Access to such data helps a lot to improve on what is working and what is not, and eventually ends up generating a lot of business and reducing marketing costs.
8. Overlooking Influencer Marketing
I mean why not, it is one of the probably the cheapest way to reach that much on the potential audience with a considerable ROI, not to forget those internet popular figures selling your brand.
It can be done in many effective ways. One way I did it for my clients was doing barter deals with small scale influencers, many of them for one campaign. Plan a schedule for the promotion postings and get them freebies form the client. In this way, I made both of the parties happy.

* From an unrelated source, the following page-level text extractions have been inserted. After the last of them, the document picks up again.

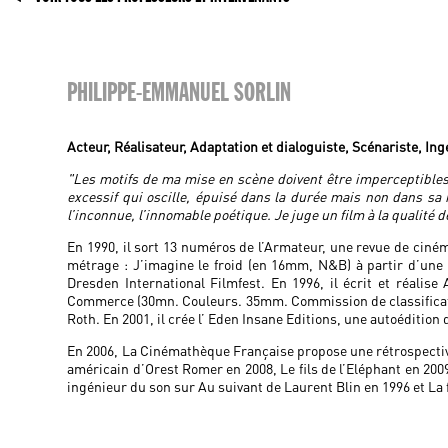
PHILIPPE-EMMANUEL SORLIN
Acteur, Réalisateur, Adaptation et dialoguiste, Scénariste, In
"Les motifs de ma mise en scène doivent être imperceptible
excessif qui oscille, épuisé dans la durée mais non dans sa 
l’inconnue, l’innomable poétique. Je juge un film à la qualité d
En 1990, il sort 13 numéros de l’Armateur, une revue de cinéma
métrage : J’imagine le froid (en 16mm, N&B) à partir d’une 
Dresden International Filmfest. En 1996, il écrit et réalis
Commerce (30mn. Couleurs. 35mm. Commission de classificatio
Roth. En 2001, il crée l’ Eden Insane Editions, une autoéditio
En 2006, La Cinémathèque Française propose une rétrospective
américain d’Orest Romer en 2008, Le fils de l’Eléphant en 20
ingénieur du son sur Au suivant de Laurent Blin en 1996 et La f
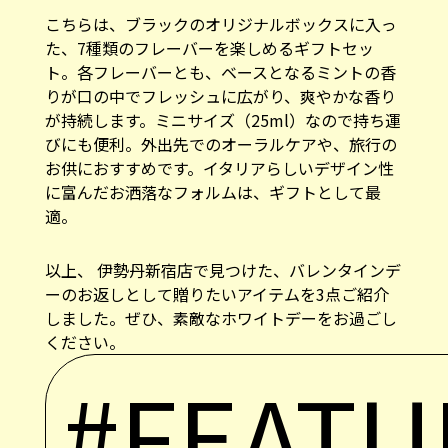
こちらは、ブラックのオリジナルボックスに入っ
た、7種類のフレーバーを楽しめるギフトセッ
ト。各フレーバーとも、ベースとなるミントの香
りが口の中でフレッシュに広がり、爽やかな香り
が持続します。ミニサイズ（25ml）なので持ち運
びにも便利。外出先でのオーラルケアや、旅行の
お供におすすめです。イタリアらしいデザイン性
に富んだお洒落なフォルムは、ギフトとして最
適。
以上、 伊勢丹新宿店で見つけた、バレンタインデ
ーのお返しとして贈りたいアイテムを3点ご紹介
しました。ぜひ、素敵なホワイトデーをお過ごし
ください。
#FEATU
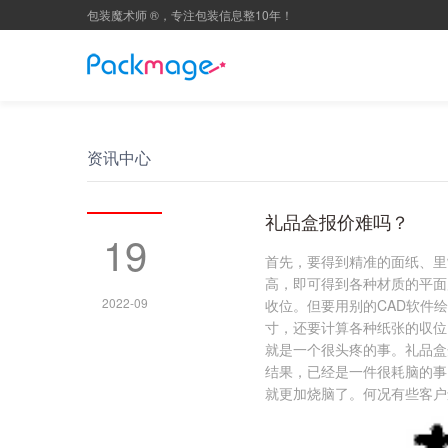
包装魔术师 ®，专注包装信息整10年！
资讯中心
礼品盒报价难吗？
19
首先，要得到精准的面纸、里
高，即可得到各种材质的平面
2022-09
收位。但要用别的CAD软件
寸，还要计算各种纸张的収位
就是一个很头疼的事。礼品盒
结果，已经是一件很耗脑的事
就更加烧脑了。何况有些客户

9. Not Building up an affiliate program.
This the best thing so far that many companies have started doing and this program has really shot up the sales for these companies. This has also motivated many content creators online to promote brands for direct benefits no strings attached.
It is a pain to set up the backend technology to establish an affiliate program but there are products in the market which are plug and play systems to start up your affiliate program right away like CJ Affiliate which is one of the best platforms out there as of now used by many unicorns and million dollar start-ups.
10. Focusing more on Acquisition then Retention of customers
Conversions are the solution to all the problems of a startup (Said Mark Cuban and now Me). And we are so focused on getting more traffic on our platform which will get returns, but sometimes we forget about those who have already been our customers. Trust me I have been there, going in for acquisition is more lucrative as they show instant conversions and you have to work on the Retention and they don’t get your business right away but they can sure bring consistency to your business.
Existing customers are aware of what they are in here for, there is actually much less effort required to convert them again, but the thing is you need to be in front of them and they will come back to you when they need you, if you don’t all the other companies are also working really hard on acquisition, what different are you doing then.